### [Task details]
Duplicate the lines of the material below, beginning at the line that contains "Required-section checks" and stopping after the line that contains "If a required section (excluding the tit".

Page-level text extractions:

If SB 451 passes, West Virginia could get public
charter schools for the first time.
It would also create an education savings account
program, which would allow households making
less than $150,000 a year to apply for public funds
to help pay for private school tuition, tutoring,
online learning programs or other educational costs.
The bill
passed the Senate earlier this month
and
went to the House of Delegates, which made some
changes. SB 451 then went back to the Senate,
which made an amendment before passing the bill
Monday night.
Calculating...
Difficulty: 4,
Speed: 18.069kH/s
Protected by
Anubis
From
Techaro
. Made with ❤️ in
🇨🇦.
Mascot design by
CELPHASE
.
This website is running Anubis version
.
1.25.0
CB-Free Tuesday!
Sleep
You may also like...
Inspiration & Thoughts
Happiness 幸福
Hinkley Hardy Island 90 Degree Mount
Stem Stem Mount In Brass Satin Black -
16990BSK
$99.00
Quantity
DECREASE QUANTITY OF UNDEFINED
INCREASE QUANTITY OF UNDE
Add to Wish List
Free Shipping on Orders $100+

...

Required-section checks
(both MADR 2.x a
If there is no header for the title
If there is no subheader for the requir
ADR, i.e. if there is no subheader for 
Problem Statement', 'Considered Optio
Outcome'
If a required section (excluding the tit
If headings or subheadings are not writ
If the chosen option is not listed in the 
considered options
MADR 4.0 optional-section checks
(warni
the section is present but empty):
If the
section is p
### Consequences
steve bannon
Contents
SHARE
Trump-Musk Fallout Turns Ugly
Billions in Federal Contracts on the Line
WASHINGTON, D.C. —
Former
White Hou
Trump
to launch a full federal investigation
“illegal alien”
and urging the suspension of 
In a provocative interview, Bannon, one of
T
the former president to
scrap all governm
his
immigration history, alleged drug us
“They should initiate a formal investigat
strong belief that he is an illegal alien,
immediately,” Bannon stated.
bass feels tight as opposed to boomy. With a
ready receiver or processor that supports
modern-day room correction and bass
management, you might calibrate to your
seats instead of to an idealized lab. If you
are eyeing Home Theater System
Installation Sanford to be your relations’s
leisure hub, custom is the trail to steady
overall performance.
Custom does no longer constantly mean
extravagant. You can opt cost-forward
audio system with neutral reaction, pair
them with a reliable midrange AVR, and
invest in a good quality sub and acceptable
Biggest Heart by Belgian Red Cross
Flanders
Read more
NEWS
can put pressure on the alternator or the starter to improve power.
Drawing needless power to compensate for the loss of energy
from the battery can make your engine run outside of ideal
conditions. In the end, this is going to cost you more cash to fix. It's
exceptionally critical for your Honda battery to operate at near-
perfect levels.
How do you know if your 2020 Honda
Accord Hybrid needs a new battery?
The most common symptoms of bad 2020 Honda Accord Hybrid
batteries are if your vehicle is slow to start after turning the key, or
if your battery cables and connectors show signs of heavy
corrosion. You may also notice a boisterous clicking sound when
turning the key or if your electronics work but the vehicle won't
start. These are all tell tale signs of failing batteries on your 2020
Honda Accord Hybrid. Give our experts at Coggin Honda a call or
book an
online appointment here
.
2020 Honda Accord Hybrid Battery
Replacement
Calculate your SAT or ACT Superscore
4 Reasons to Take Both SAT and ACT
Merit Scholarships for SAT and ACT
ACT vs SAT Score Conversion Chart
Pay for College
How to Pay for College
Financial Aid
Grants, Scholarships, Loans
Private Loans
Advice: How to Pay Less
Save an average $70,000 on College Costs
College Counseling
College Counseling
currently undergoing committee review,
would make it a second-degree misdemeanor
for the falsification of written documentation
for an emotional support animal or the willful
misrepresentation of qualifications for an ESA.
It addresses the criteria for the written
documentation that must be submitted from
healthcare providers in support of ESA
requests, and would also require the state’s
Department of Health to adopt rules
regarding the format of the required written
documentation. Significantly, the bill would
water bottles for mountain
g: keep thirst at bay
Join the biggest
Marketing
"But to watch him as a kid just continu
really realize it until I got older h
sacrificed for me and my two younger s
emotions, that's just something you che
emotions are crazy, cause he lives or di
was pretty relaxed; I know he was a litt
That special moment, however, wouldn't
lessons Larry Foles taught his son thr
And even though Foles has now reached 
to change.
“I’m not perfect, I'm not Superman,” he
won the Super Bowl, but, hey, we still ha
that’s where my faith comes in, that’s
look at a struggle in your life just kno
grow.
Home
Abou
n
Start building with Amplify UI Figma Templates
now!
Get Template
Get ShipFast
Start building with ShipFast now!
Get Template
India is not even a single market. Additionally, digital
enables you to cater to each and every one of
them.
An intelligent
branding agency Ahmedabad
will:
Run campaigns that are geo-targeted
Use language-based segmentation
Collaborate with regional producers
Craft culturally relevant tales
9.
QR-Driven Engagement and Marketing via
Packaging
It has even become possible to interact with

### [Exercise response]
Required-section checks
(both MADR 2.x a
If there is no header for the title
If there is no subheader for the requir
ADR, i.e. if there is no subheader for 
Problem Statement', 'Considered Optio
Outcome'
If a required section (excluding the tit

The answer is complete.